For the summary, I have a database full of tables for each set of 50,000 devices. But, each device there is data similar to this:
("DevID") I,V,P I,V,P I,V,P ...
("DevID") WL,P WL,P WL,P ...
Totaling to 126 (~882 chars) data points for the first line and 12000 (~102,000 chars) data points for the second line. What would be the best way to store this information? Create a table for each and every device (this seems unruly)? Is there a data type that can handle this much info? I am just not sure.
Thanks!
EDIT: Updated ~char count and second line data points.

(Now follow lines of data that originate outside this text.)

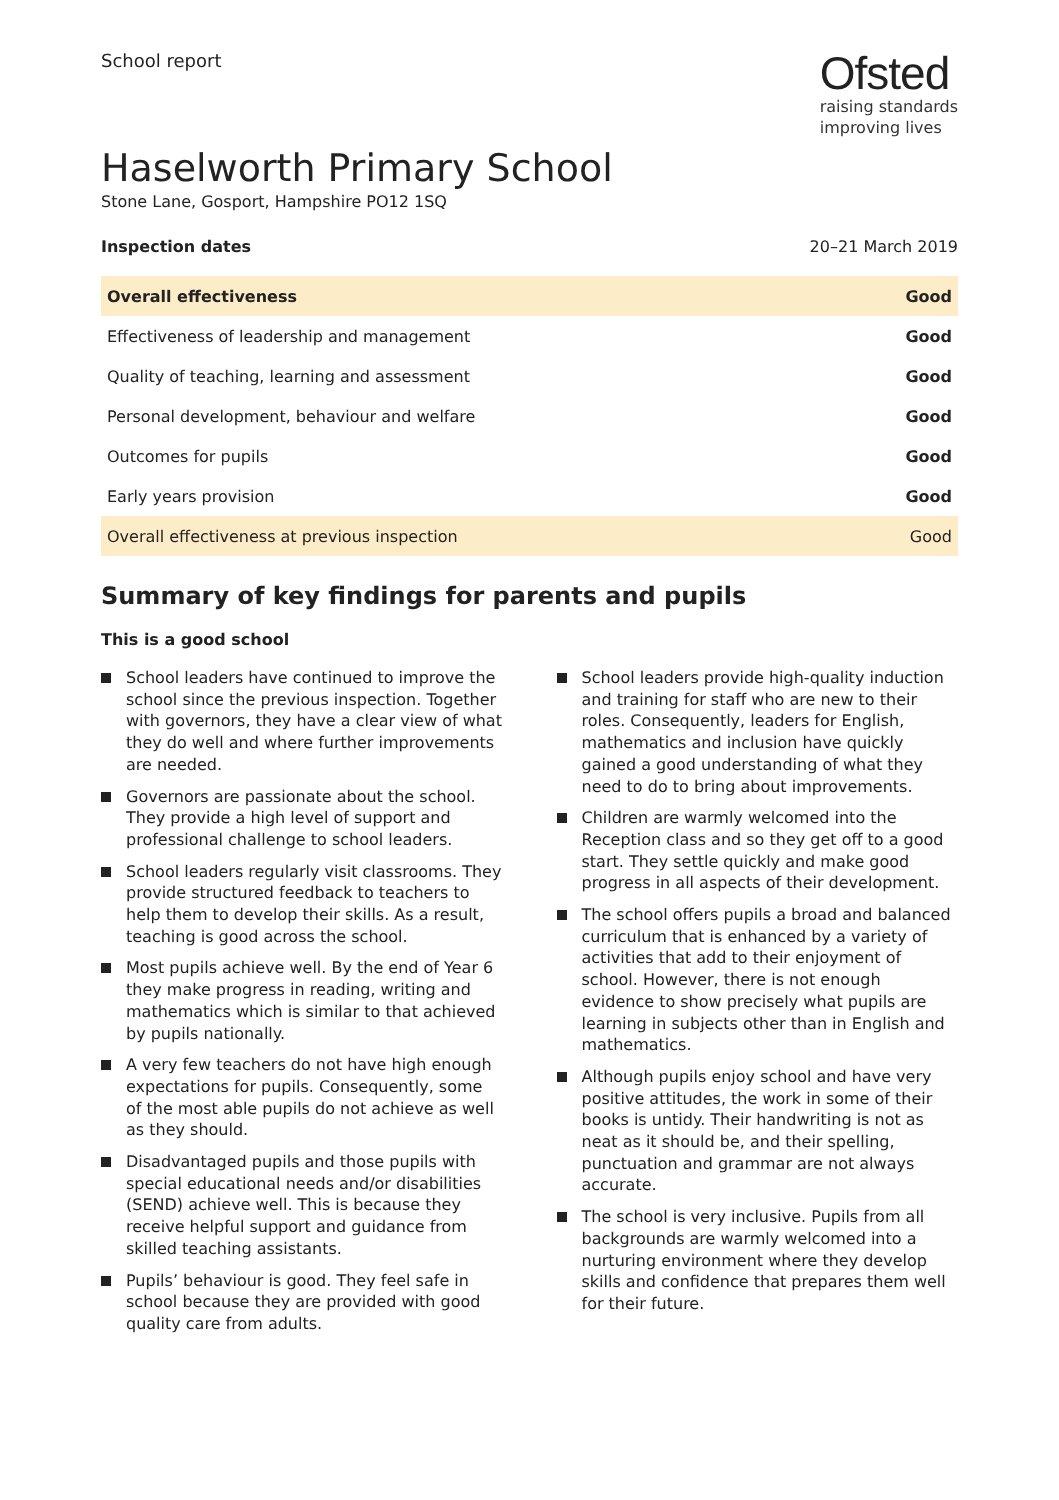School report
Ofsted
raising standards
improving lives
Haselworth Primary School
Stone Lane, Gosport, Hampshire PO12 1SQ
Inspection dates 20–21 March 2019
| Overall effectiveness | Good |
| Effectiveness of leadership and management | Good |
| Quality of teaching, learning and assessment | Good |
| Personal development, behaviour and welfare | Good |
| Outcomes for pupils | Good |
| Early years provision | Good |
| Overall effectiveness at previous inspection | Good |
Summary of key findings for parents and pupils
This is a good school
School leaders have continued to improve the school since the previous inspection. Together with governors, they have a clear view of what they do well and where further improvements are needed.
Governors are passionate about the school. They provide a high level of support and professional challenge to school leaders.
School leaders regularly visit classrooms. They provide structured feedback to teachers to help them to develop their skills. As a result, teaching is good across the school.
Most pupils achieve well. By the end of Year 6 they make progress in reading, writing and mathematics which is similar to that achieved by pupils nationally.
A very few teachers do not have high enough expectations for pupils. Consequently, some of the most able pupils do not achieve as well as they should.
Disadvantaged pupils and those pupils with special educational needs and/or disabilities (SEND) achieve well. This is because they receive helpful support and guidance from skilled teaching assistants.
Pupils’ behaviour is good. They feel safe in school because they are provided with good quality care from adults.
School leaders provide high-quality induction and training for staff who are new to their roles. Consequently, leaders for English, mathematics and inclusion have quickly gained a good understanding of what they need to do to bring about improvements.
Children are warmly welcomed into the Reception class and so they get off to a good start. They settle quickly and make good progress in all aspects of their development.
The school offers pupils a broad and balanced curriculum that is enhanced by a variety of activities that add to their enjoyment of school. However, there is not enough evidence to show precisely what pupils are learning in subjects other than in English and mathematics.
Although pupils enjoy school and have very positive attitudes, the work in some of their books is untidy. Their handwriting is not as neat as it should be, and their spelling, punctuation and grammar are not always accurate.
The school is very inclusive. Pupils from all backgrounds are warmly welcomed into a nurturing environment where they develop skills and confidence that prepares them well for their future.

You could just normalize everything into one table
CREATE TABLE device
( id BIGINT AUTO_INCREMENT PRIMARY KEY
, DevID INT
, DataPoint VARCHAR
, INDEX(DevID))
Psudocode obviously, since I don't know your exact requirements.
Does this data represent a series of readings over time? Time-series data tends to be highly repetetive. So a common strategy is to compress it in ways that avoid storing every single value. For example use run-length encoding, or associate time intervals with each value instead of single points.